The assessment is inspired by the CASP evaluations and will be carried
out in collaboration with Swiss-Prot, HighWire Press, FlyBase and
other groups. The tasks will include entity detection (gene and
protein names) and the functional characterization of proteins by
assignment of Gene Ontology terms, based on full-text documents.
Bio-Ontologies
SIG
The annual one-day
Bio-Ontologies Meeting has now been running for six years. The meeting
consists of a series of half hour talks. These range in style from
the fairly formal, and complete pieces of work, through works in
progress, to the very informal, and discursive.
The theme of
this year's meeting was Ontologies and Text Analysis
The programme was strong this year, so that the tension between
allowing time for the many excellent talks, discussion and questions
from the floor was particularly keenly felt.
Although ontologies
have been used for many years, the recent explosion of interest
within bioinformatics can be explained straightforwardly in three
words:- The Gene Ontology (www.geneontology.org).
The success of GO continued to show at this year's meeting, with
many talks relating directly or indirectly to GO.
Two main themes
came out heavily this year (the call, program, abstracts and slides
may be found at www.man.ac.uk/
~stevensr/meeting03/). The first of these was the intended theme
of the overlap between text and ontologies. This was the first time
a theme in this meeting had been followed indicating the close
relationship of the two areas.
The second theme
was the increase in bridges being built between formal ontologists
and bioinformaticians. We welcome the willingness of many within
the bio-ontology community to operate across domains to find solutions
that work. We can see in the sixth annual Bio-Ontologies Meeting
that the use of ontologies is moving out of a purely niche interest.
BioPathways
SIG
The 5th BioPathways
Consortium Meeting gathered 21 speakers, close to a hundred registered
participants, and an undetermined number of visitors from neighboring
SIGs.
The meeting
featured two main scientific sessions, a session focused on databases
and data exchange, and a contributed session on software tools.
To foster depth of exchange, scientific sessions were structured
as a series of long presentations, concluded by one hour of open
discussion on the session theme.

__MATERIAL SHOWN__
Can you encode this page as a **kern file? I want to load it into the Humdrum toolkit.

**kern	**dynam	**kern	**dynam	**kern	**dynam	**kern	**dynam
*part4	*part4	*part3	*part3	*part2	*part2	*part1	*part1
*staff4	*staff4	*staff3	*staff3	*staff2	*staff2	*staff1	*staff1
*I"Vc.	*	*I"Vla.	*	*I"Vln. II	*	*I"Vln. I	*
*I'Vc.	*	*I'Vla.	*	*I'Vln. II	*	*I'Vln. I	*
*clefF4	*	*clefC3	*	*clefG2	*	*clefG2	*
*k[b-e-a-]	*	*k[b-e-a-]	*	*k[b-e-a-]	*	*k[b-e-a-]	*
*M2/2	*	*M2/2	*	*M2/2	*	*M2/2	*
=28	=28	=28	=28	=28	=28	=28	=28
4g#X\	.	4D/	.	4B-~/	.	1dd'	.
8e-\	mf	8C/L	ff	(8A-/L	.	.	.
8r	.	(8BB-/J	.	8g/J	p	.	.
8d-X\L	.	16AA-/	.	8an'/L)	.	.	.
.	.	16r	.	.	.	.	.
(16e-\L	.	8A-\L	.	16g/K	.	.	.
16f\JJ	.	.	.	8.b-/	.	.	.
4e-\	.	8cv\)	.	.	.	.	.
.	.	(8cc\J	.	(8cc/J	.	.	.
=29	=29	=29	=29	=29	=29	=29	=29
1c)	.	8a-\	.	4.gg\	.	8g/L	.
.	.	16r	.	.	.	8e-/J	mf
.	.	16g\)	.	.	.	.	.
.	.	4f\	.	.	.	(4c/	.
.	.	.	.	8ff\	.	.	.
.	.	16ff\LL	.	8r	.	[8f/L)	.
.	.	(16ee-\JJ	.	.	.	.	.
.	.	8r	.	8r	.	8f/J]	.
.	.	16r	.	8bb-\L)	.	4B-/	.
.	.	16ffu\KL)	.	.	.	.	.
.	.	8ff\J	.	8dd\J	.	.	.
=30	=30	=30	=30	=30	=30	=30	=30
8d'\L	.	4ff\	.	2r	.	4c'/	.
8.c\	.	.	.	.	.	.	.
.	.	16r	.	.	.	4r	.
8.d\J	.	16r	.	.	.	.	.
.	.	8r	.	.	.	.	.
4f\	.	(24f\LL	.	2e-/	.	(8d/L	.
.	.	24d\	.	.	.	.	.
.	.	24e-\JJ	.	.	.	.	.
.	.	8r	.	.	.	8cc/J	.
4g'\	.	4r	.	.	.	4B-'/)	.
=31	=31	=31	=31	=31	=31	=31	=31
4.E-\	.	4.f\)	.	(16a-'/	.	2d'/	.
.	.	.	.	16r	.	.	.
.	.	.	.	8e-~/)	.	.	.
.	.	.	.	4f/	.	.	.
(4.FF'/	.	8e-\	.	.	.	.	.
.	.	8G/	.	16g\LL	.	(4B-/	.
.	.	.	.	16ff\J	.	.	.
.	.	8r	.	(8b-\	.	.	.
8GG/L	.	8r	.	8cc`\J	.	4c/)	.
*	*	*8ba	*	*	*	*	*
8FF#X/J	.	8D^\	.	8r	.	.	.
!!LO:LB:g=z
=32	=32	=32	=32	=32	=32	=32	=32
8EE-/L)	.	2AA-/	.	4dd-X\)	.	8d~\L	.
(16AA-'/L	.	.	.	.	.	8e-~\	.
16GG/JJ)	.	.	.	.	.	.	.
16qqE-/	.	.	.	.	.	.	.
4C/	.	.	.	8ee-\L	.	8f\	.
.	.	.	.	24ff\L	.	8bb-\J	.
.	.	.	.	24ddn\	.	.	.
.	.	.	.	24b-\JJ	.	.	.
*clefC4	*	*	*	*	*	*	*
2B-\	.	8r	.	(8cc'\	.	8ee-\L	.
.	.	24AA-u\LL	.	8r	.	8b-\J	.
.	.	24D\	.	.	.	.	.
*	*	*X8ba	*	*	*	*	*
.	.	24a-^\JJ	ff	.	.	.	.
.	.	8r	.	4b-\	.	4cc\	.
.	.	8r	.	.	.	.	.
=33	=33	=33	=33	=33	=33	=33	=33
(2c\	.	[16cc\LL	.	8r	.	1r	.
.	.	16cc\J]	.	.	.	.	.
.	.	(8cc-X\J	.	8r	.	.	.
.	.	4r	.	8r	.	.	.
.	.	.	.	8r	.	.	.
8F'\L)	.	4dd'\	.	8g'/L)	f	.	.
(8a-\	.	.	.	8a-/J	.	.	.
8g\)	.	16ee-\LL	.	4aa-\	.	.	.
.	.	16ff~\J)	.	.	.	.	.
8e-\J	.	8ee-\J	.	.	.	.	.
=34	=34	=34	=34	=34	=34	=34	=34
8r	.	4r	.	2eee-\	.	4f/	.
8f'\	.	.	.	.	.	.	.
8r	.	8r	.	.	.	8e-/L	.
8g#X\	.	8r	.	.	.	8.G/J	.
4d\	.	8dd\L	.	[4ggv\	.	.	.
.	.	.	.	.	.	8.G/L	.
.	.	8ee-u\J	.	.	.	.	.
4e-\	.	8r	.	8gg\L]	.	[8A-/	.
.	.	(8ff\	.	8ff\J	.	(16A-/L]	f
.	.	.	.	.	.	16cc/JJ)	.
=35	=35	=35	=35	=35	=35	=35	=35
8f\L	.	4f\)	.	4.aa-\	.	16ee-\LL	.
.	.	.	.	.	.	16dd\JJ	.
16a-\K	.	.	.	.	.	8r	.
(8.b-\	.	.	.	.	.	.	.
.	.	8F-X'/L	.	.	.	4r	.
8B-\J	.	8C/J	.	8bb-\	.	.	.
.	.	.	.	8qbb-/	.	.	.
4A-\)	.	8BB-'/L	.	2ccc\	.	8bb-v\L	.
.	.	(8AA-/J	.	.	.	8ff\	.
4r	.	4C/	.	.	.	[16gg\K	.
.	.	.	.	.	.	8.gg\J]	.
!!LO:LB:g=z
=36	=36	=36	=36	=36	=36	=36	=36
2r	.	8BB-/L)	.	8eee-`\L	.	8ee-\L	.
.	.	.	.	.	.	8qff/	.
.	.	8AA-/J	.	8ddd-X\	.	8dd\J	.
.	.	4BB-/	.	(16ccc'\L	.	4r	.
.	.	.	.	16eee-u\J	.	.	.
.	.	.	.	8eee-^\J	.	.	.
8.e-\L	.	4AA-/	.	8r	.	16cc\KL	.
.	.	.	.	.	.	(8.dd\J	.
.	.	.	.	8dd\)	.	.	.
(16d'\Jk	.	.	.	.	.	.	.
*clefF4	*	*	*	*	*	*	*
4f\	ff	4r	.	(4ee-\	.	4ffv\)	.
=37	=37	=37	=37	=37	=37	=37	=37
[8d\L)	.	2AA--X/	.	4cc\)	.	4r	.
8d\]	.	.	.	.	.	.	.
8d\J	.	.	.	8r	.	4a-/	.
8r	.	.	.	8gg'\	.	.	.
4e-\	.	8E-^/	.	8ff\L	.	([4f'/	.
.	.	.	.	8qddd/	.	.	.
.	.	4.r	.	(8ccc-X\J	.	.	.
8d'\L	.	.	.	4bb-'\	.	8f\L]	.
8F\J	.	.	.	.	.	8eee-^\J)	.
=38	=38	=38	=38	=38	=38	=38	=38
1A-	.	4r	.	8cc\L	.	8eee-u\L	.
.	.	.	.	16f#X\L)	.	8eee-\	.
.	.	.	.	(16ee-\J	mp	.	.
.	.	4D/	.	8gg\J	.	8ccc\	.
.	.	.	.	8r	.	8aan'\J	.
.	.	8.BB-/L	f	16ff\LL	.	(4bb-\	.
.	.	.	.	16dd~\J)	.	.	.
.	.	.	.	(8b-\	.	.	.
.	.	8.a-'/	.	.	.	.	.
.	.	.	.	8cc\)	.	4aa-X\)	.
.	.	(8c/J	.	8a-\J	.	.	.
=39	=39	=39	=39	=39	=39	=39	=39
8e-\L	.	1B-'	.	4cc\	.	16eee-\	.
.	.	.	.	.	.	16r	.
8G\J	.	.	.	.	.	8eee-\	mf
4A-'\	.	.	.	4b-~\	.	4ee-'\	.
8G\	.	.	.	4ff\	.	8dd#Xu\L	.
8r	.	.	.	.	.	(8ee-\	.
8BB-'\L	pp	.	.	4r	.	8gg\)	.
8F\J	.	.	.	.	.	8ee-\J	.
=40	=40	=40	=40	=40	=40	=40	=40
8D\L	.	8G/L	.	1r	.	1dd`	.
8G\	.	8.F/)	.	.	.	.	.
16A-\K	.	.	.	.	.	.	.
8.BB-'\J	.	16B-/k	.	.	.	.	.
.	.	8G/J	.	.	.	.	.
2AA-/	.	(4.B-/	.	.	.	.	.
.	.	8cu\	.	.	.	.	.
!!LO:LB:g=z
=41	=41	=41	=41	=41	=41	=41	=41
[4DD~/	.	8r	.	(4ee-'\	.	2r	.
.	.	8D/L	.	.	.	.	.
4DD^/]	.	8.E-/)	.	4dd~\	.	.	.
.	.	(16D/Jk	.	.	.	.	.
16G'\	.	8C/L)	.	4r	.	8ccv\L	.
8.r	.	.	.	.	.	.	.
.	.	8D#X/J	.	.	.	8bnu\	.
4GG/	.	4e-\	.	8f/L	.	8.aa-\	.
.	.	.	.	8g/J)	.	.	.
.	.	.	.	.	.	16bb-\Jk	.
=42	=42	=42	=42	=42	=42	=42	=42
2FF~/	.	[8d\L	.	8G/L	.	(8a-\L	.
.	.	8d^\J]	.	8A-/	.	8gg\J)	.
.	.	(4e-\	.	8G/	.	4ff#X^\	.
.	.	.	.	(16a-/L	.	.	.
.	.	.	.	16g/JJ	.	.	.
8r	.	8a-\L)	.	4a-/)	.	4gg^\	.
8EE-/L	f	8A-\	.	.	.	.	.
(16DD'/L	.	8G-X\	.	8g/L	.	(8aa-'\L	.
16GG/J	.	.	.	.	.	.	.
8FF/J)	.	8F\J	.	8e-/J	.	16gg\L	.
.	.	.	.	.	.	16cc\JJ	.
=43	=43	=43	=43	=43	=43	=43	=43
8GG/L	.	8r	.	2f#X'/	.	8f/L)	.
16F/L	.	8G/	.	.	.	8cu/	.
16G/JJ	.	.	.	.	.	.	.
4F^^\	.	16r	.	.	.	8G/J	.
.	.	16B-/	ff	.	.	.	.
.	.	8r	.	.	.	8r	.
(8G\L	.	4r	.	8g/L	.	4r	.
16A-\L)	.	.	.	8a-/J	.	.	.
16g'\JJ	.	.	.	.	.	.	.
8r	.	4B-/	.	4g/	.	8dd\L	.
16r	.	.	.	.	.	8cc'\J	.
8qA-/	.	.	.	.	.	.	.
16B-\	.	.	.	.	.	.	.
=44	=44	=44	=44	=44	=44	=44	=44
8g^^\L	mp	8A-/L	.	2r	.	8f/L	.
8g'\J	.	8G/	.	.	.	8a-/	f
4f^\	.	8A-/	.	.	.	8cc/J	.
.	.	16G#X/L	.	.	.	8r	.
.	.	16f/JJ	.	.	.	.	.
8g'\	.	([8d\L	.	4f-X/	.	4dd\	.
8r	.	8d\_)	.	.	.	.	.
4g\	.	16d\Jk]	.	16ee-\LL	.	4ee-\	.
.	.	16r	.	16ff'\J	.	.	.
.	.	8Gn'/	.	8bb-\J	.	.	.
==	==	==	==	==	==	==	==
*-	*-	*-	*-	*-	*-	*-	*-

__REQUIRED ACTION__
Write the next part of the report on the Bio-Ontologies and BioPathways special interest group meetings, starting right after its final sentence.

__TASK RESULT__
The Regulation
and interactions on a systems scale session revolved around
a few key themes, such as the search for modules in
biological networks, or the use of stochastic models and inference
methods. The issues of reliability and validation of predictions
were ubiquitous.
The Function
and evolution of metabolic networks session illustrated well
how the ongoing generation of measurements on a whole-cell scale
is driving the need for models (static and dynamic), for network
reconstruction methods, and for analytical approaches. A recurring
theoretical theme was the use of comparative approaches.
The Databases
and Ontologies session featured presentations on pathways
exchange formats and languages by a fairly comprehensive selection
of the existing groups (SBML, BioPax, CellML, OMG-LSR), as well
as presentation on pathways databases, for which there is clearly
an unfilled need.Finally, the Software Tools session
include presentations on a variety of pathways data management and
visualization tools.
In summary,
the meeting confirmed that the field of networks-related computational
biology is more than ever in a fast-growth stage, with both frontier
and depth expanding. While some theoretical subfields, such as network
reconstruction from experimental data, are acquiring technical depth
and generating predictions of increasing biological relevance, there
is a clear trend towards a stronger coupling between theoretical
and experimental approaches, leading to new open questions on both
sides. Another noticeable trend is the strong revival of fields
which had been perceived as fairly well understood and stable, such
as metabolism, thanks both to the systems-wide perspective
and to new theoretical tools.
More details
on the meeting program can be found at www.biopathways.org.